# getting a crossover relief valve setup... NEED HELP



## trqjnky (Nov 12, 2009)

i dont want to eff this up... help me..

alright, i need to set up a crv for my skid plow. help me, im new to this stuff....

this valve...
https://www.surpluscenter.com/item.a...name=hydraulic

or this valve?
https://www.surpluscenter.com/item.a...name=hydraulic

or neither valve?

this flow controll???
https://www.surpluscenter.com/item.a...name=hydraulic

OR, maybe ill just hire a midget to walk in front of the skid to search for curbs so i dont hit any...


----------



## Rod (NH) (Dec 13, 2010)

You messed up the links in some way because none of them work. This is the cross-over relief that I used:

https://www.surpluscenter.com/item.asp?item=9-4019-50-H&catname=hydraulic

I don't particularly like tapered pipe threads in high pressure hydraulic circuits and I would have preferred 1/4" connections. However, at the time, that one was the only real choice I had at Surplus Center.
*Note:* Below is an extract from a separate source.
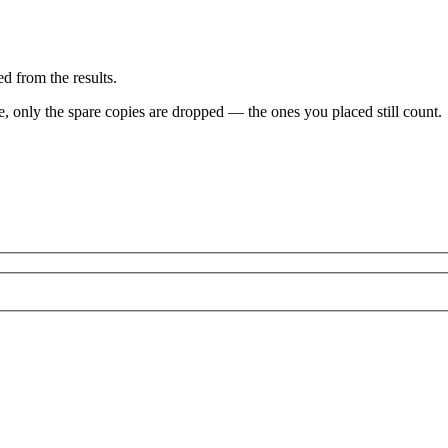
d from the results.
ve, only the spare copies are dropped — the ones you placed still count.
Here's the restrictor valves I used:

https://www.surpluscenter.com/item.asp?item=9-7960-4&catname=hydraulic

Actually the ones I got from Surplus Center at the time were made by Parker. However the Prince ones at the link are functionally equivalent.

You can see photos and the write-up for my arrangement at my webpage here:

http://personalpages.tds.net/~thompson_wp/bobcat/bobcatplow.htm


----------



## trqjnky (Nov 12, 2009)

thanks for the help. got it all hooked up today. i am getting random slow angles though. it will go fast as i want for a while, then all of a sudden it will angle really really slow.


----------



## Rod (NH) (Dec 13, 2010)

I'd suspect crud in your skid's hydraulic system. Try opening up the restrictors a turn or two, cycle the plow a couple of times and then reset the restrictors to where they were before. If the speed then returns, at least temporarily, to where you think it should be, the problem is likely dirt/crud in your hydraulic system getting lodged in the small clearance in the restrictors and creating an additional restriction. This would especially be true if your sudden slow down happens in one direction and not the other, assuming you have the restrictors with ball checks. Check out your skid's hydraulic filter. It may be old, dirty and is bypassing.

Also make sure you lock the restrictor settings using the available set screws, once you get the speed you want. That's to prevent any unintentional change to the setting.


----------



## trqjnky (Nov 12, 2009)

that makes sense. im going to take the aux lines apart going to the plow/restrictors etc and clean them out and re assemble. Thanks for the help


----------